Bristol Paint
- Founded: November 1947
- Founder: S.G. White & J.A. Bate
- Headquarters: Mentone, Victoria, Australia
- Owner: PPG Industries (2007–present)
- Number of employees: >500
- Parent: Barloworld Coatings Australia
- Website: www.bristol.com.au

= Bristol Paint =

Australian decorating supplies company

Bristol Paint is an Australian decorating supplies company. It has 120 stores throughout the country, which employs 500 staff. Bristol Paints was created by S. G. White and J. A. Bate in November 1947.

The company was originally focused on supplying premium paint to trade painters before later expanding into the do-it-yourself market.

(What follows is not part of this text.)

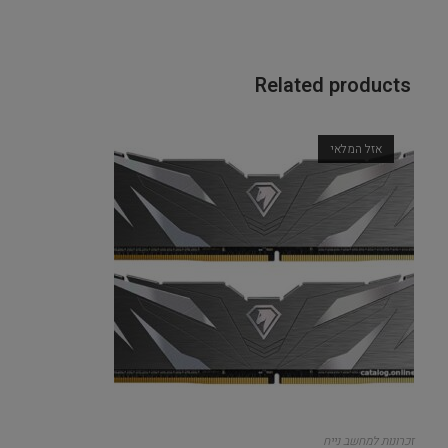
Related products
אזל המלאי
זכרונות למחשב נייח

Bristol Paint was formerly part of Barloworld Coatings Australia, a subsidiary of South African multinational Barloworld Ltd. In July 2007, PPG Industries Australia Pty. Ltd. announced an agreement to acquire Barloworld Coatings Australia, including the Taubmans, Bristol and White Knight brands of architectural and decorative paint. The acquisition made PPG the largest coatings manufacturer in Australia.

The Australian Competition and Consumer Commission (ACCC) reviewed the transaction and concluded that it was unlikely to substantially lessen competition in the architectural and decorative paint market, given PPG's very limited involvement in that market prior to the merger.

Bristol stores are independently owned and operated by local small business owners under a franchise model, backed by PPG Industries. Products are sold through the Bristol retail network as well as through Bunnings.